Traditional Culture Encyclopedia - Traditional festivals - 3d target detection research

3d target detection research

Doing 3d target detection at Dharma Academy, a brief research.

Detection that uses RGB images, RGB-D depth images, and laser point clouds to output object categories and information such as length, width, height, and rotation angle in three-dimensional space is called 3D target detection.

In the application scenarios of drones, robots, and augmented reality, ordinary 2D detection does not provide all the information needed to perceive the environment, and 2D detection can only provide the position of the target object in the two-dimensional picture and the corresponding category confidence, but in the real three-dimensional world, the objects have three-dimensional shapes, and most of the applications need to have information on the length, width, height, and deflection angle of the target object. information.
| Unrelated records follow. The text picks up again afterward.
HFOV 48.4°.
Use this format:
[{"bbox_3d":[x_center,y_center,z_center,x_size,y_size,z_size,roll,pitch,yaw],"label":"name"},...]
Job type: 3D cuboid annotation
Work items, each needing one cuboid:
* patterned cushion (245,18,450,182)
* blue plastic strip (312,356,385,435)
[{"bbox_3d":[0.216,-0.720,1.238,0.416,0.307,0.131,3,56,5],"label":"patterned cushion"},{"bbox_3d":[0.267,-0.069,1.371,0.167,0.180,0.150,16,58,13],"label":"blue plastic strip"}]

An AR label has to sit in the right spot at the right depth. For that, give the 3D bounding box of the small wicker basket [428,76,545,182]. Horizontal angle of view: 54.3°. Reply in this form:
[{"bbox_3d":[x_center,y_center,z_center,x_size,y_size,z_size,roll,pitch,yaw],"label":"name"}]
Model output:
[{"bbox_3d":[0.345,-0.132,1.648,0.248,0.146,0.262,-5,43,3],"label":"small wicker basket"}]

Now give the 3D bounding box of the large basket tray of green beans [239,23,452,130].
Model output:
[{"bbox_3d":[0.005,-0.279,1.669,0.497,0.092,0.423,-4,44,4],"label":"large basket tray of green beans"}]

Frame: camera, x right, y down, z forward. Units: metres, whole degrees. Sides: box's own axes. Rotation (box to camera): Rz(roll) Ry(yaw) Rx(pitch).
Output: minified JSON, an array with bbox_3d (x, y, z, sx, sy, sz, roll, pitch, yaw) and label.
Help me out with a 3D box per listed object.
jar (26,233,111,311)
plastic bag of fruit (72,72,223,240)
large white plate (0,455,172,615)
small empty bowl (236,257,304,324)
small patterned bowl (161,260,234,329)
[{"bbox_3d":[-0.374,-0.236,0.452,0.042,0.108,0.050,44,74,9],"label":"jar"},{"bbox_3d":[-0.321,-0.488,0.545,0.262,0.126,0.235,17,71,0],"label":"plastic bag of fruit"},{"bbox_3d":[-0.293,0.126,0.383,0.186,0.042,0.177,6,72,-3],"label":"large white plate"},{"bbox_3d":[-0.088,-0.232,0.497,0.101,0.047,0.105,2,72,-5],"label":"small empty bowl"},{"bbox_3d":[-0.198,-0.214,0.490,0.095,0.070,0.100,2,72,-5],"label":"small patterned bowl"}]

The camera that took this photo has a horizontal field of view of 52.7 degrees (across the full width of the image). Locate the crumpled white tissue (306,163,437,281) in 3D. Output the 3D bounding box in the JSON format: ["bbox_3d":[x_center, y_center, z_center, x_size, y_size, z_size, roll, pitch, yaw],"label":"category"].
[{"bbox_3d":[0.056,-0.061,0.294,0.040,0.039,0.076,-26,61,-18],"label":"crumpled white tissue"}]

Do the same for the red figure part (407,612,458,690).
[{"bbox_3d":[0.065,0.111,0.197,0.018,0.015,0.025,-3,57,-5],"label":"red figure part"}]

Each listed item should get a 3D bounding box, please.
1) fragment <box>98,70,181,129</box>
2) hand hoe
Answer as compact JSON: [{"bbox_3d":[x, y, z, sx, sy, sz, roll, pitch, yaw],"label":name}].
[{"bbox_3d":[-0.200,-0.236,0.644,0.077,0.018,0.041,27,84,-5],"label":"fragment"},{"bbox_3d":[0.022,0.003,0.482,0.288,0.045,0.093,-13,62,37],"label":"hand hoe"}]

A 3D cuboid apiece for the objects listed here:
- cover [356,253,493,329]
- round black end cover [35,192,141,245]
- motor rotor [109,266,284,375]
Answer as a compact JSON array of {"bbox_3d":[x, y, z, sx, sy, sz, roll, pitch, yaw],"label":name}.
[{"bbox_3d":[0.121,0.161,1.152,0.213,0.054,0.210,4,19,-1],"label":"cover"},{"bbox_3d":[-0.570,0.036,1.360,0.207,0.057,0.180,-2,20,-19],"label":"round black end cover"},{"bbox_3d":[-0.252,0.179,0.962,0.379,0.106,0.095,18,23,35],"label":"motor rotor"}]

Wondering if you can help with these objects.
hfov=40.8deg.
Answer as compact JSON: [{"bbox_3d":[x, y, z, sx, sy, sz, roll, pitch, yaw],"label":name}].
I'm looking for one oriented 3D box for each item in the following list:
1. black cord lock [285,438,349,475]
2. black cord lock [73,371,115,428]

For example, in Fig. 1 below, in an autonomous driving scenario, the target object's 3D size and rotation angle need to be provided from the image, and the information in the bird's-eye view projection is crucial for subsequent path planning and control in the autonomous driving scenario.

3DOP This paper is a method for 3D bounding-box effect using binocular camera, which is an extension of Fast RCNN method in 3D field. Since the original paper was published in NIPS15, it takes 4.0s to process an image, as Fast RCNN is not as effective as Faster RCNN and regression-based methods, and is far from real-time.

It uses a stereo image pair as input to estimate the depth, and computes the point cloud by re-projecting the pixel-level coordinates in the image plane back into the 3D space. 3D space to compute the point cloud.3DOP defines the problem of candidate zone generation as an energy minimization problem for Markov Random Fields (MRFs), which involves well-designed potential functions (e.g., target size prior, ground plane, and point cloud density, etc.).

With a different set of candidate frames for the 3D target obtained, 3DOP utilizes the FastR-CNN [11] scheme to regress the target location.

The paper is mainly based on the improvement done by FCOS anchorless 2D target detection, backbone is ResNet101 with DCN and equipped with FPN architecture for detecting targets at different scales, the network structure is shown in Fig. 1:

Based on the iou 3d, the TP and FP can be defined

By plotting Precision × Recall curve (PRC), the area under the curve often indicates the performance of a detector. However, in real-world cases, the "zigzag" PRC poses a challenge in accurately calculating its area. kitti uses the AP@SN metric as an alternative, which directly circumvents the calculation method.

NuScenes consists of multi-modal data collected from 1000 scenes, including RGB images from 6 cameras, points from 5 Radars, and 1 LiDAR. It is split into 700/150/150 scenes for training/validation/testing. There are overall 1.4M annotated 3D bounding boxes from 10 categories. In addition, nuScenes uses different metrics, distance-based mAP and NDS, which can help evaluate our method from another perspective.